Google is doing this by the book. It has struck revenue-sharing deals with music labels to offer licensed digital downloads in a free, ad-supported format. The labels may not get much out of the deal, given the nascent stage of online advertising monetization in China, but it's better than nothing.

The labels have sued Baidu and Sohu before, but the courts have typically sided with the search engines. They do not host the illegal tracks, even though the third-party piracy sites do show up on MP3-specific searches. The labels did win a rare victory against Yahoo! (NASDAQ:YHOO) in a similar case last year, so they're going after the Chinese-based companies again this year.

The challenge for Google's white-hat approach is to win over conscientious Chinese music fans. But if Google's site proves to be too ad-riddled, or the selection too lean, young Internet users will probably go right back to the readily available pirated MP3s.

What's more, Google isn't breaking new ground by taking the "do no evil" approach to succeed on China's digital-music scene. Baidu hooked up with Taiwan's Rock Music Group label last summer to launch an ad-supported music-streaming service. It also scored a similar deal with EMI. Two years ago, it teamed up with Viacom's (NYSE:VIA) MTV to roll out video streaming.

Bad to the Baidu
Going legit hasn't gotten in the way of Baidu's runaway success in the online space, either. Baidu remains China's leading search engine by a wide margin.
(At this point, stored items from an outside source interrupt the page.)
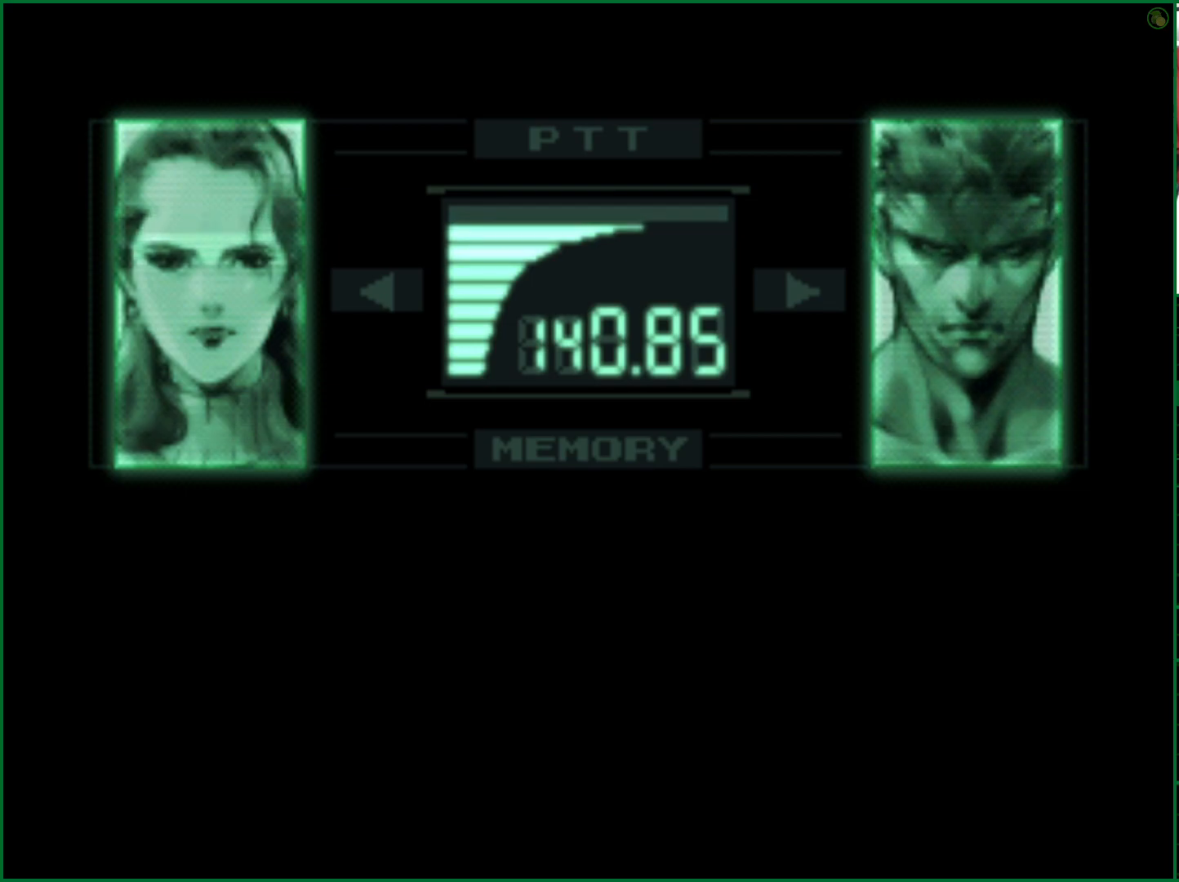
{"buttons": ["R3"], "left_stick": "center", "right_stick": "center", "events": []}
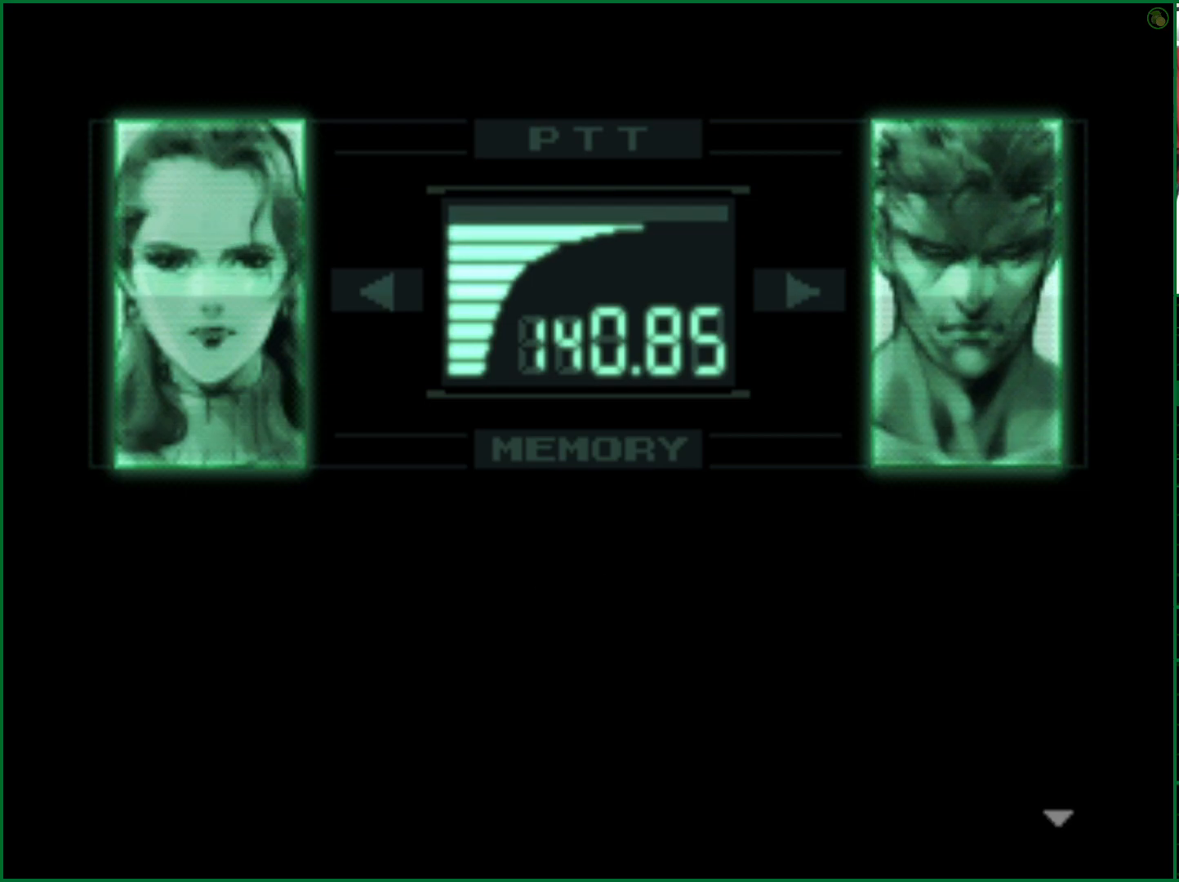
{"buttons": ["R3"], "left_stick": "center", "right_stick": "center"}
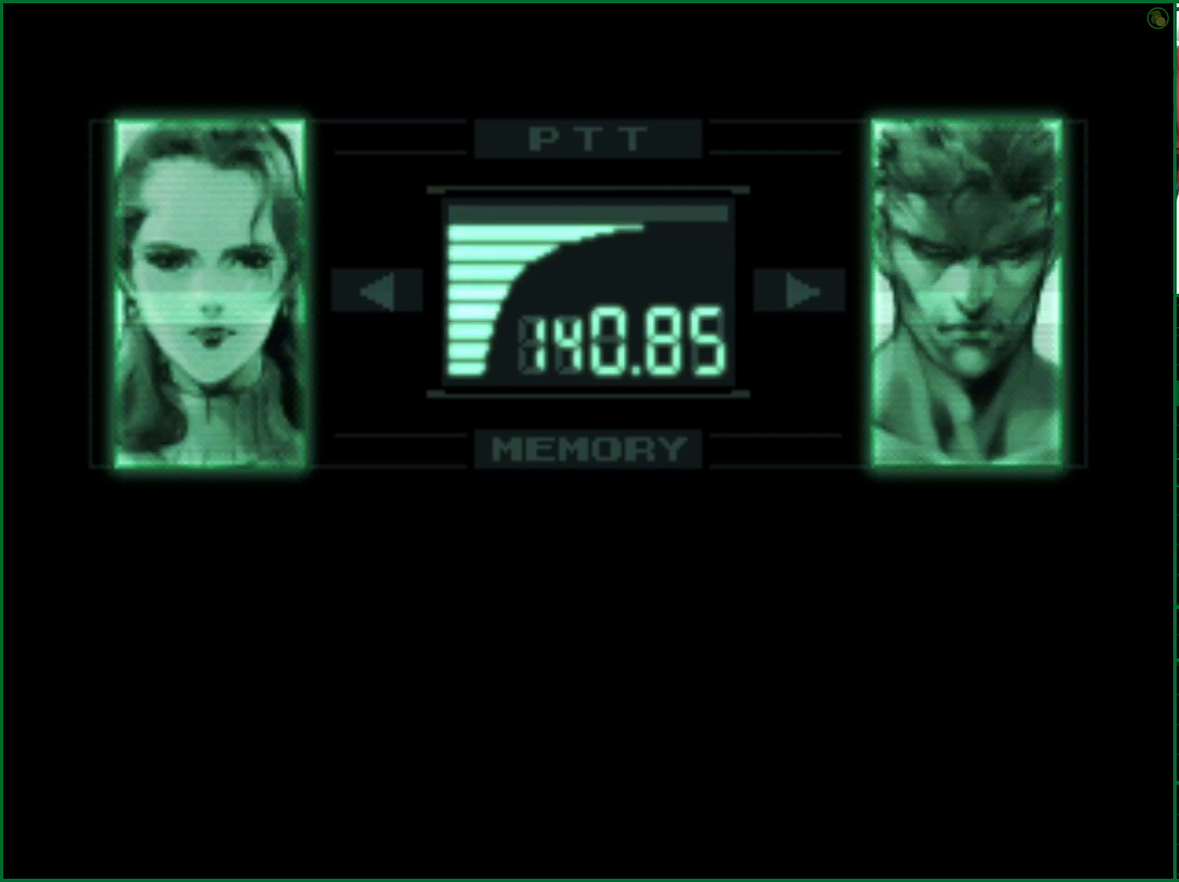
{"buttons": ["R3"], "left_stick": "center", "right_stick": "center", "events": []}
At the same time, evidence suggests that Baidu is becoming less of a source for pirated tunes. Web-tracking site Alexa.com has just 6% of Baidu's page views coming from its Chinese music search portal at mp3.baidu.com. Two years ago, Baidu was counting on its music engine to drive 15% of its overall traffic.
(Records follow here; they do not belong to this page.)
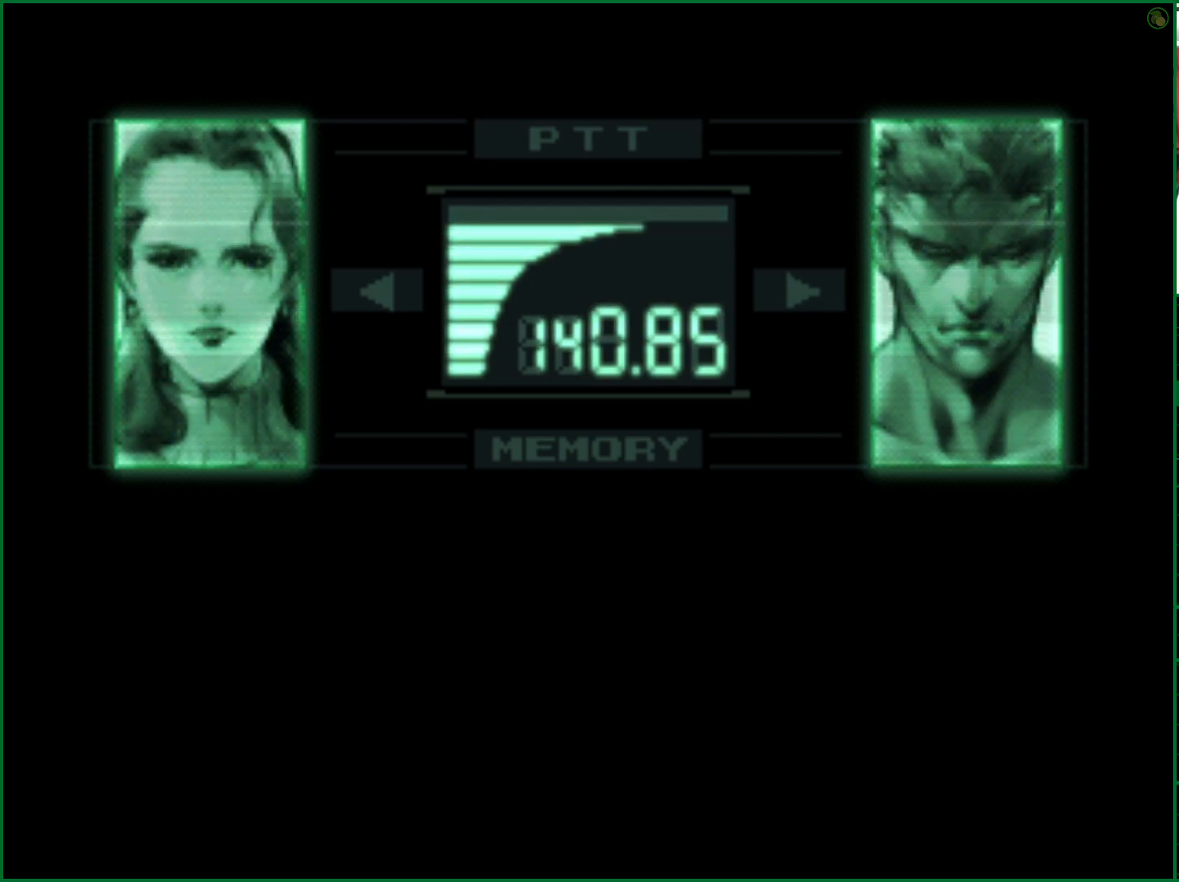
{"buttons": ["R3"], "left_stick": "center", "right_stick": "center", "events": []}
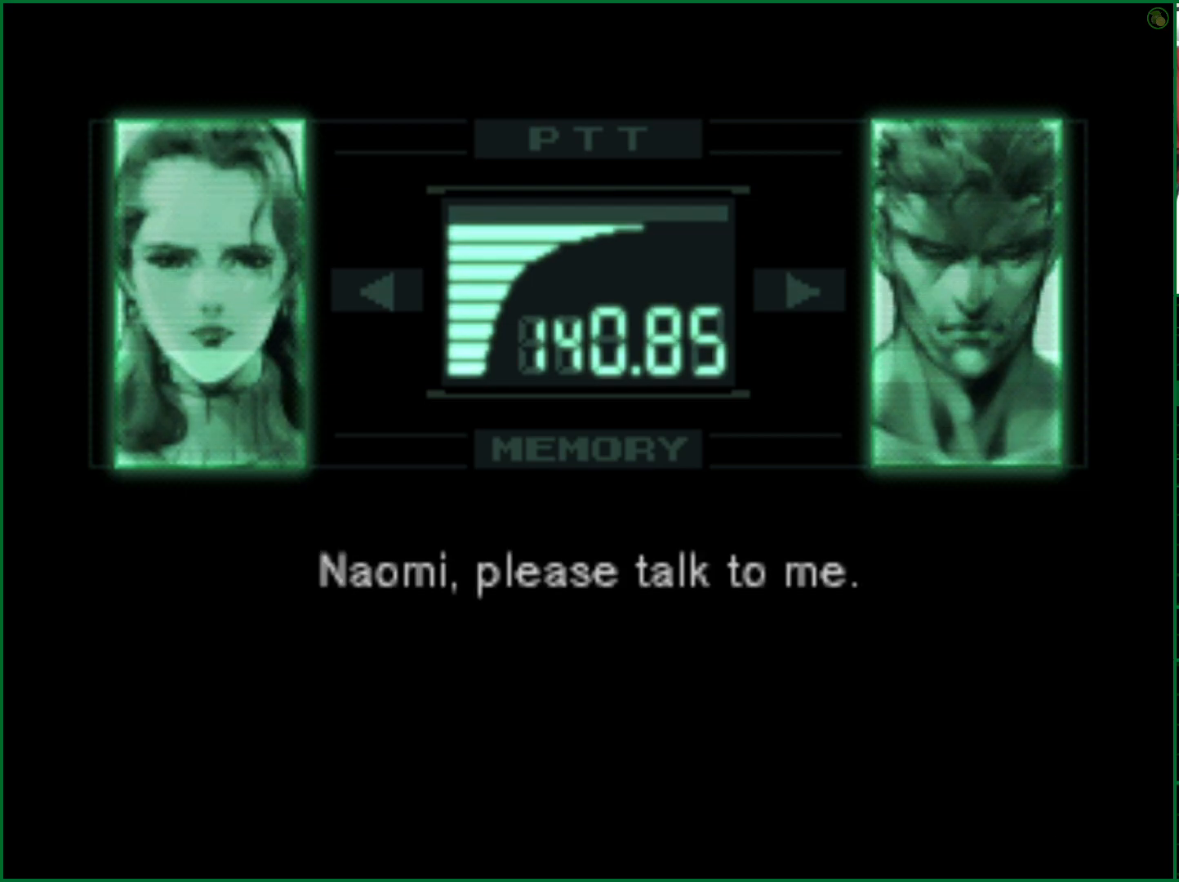
{"buttons": ["R3"], "left_stick": "center", "right_stick": "center", "events": []}
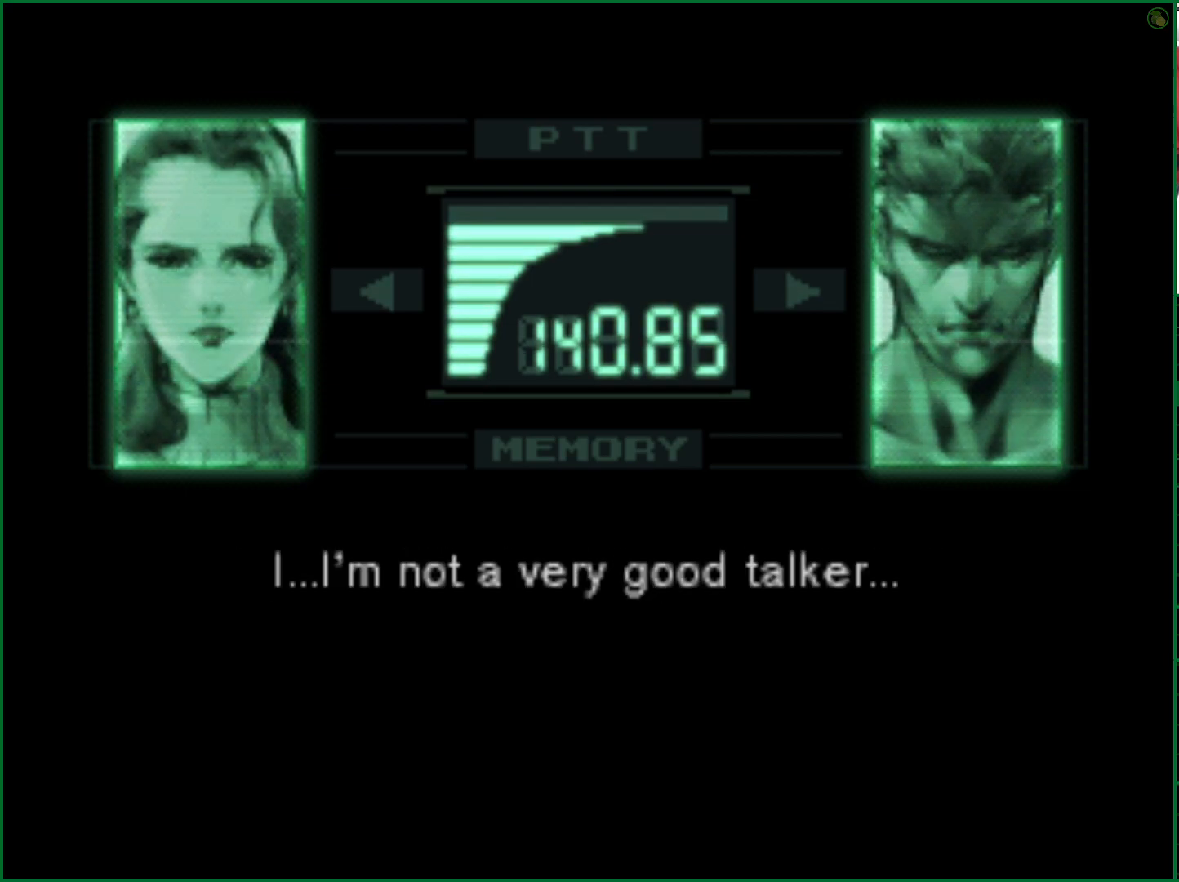
{"buttons": ["R3"], "left_stick": "center", "right_stick": "center", "events": []}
Has Baidu cleaned up its act so much that consumers are going elsewhere, or has China done a better job of converting file-snatching pirates into label-supporting ad consumers? Either way, Google's approach is commendable but certainly not original.
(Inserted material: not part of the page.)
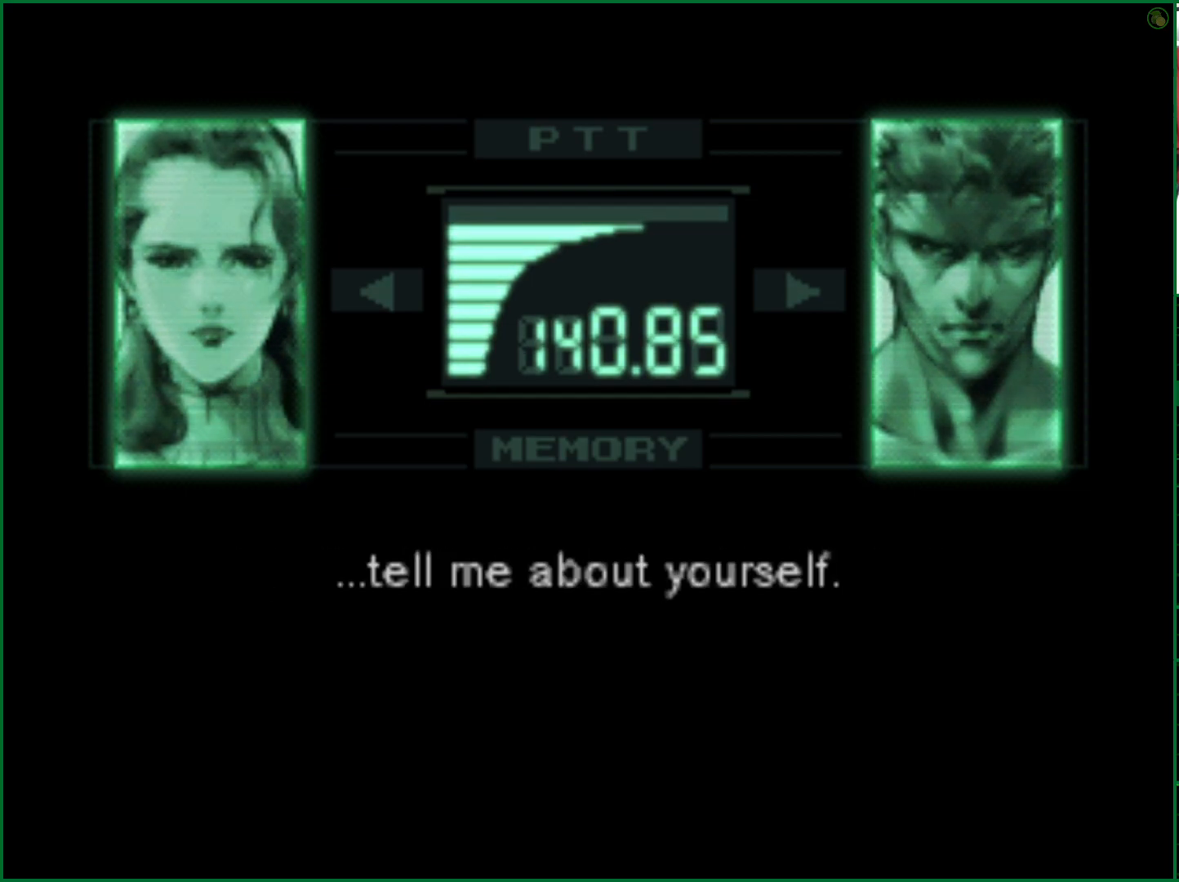
{"buttons": ["R3"], "left_stick": "center", "right_stick": "center", "events": []}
Following in America's footsteps
China may simply be following the example that we've set here in the States in recent years. Illegal downloading still runs rampant, but legal digital-music downloading services are here to stay. If someone were to tell you a decade ago that Apple (NASDAQ:AAPL) would become the country's leading music retailer, you would have laughed hysterically.

Trends come and go. China's music labels would naturally prefer to follow Apple's lead of selling tracks and digital CDs at premium prices, but they'll settle for the more palatable gateway drug in the form of ad-supported downloads.

Even then, the job won't be easy. Even if all of the leading portals are on board with Google's approach -- from Sohu to Baidu to SINA (NASDAQ:SINA) -- it will still be a tall order to get China's youth to pay for digital music in great numbers.

However, you have to start somewhere. In the music world, I guess you would call this an opening verse. The industry still needs to work its way up to a catchy hook.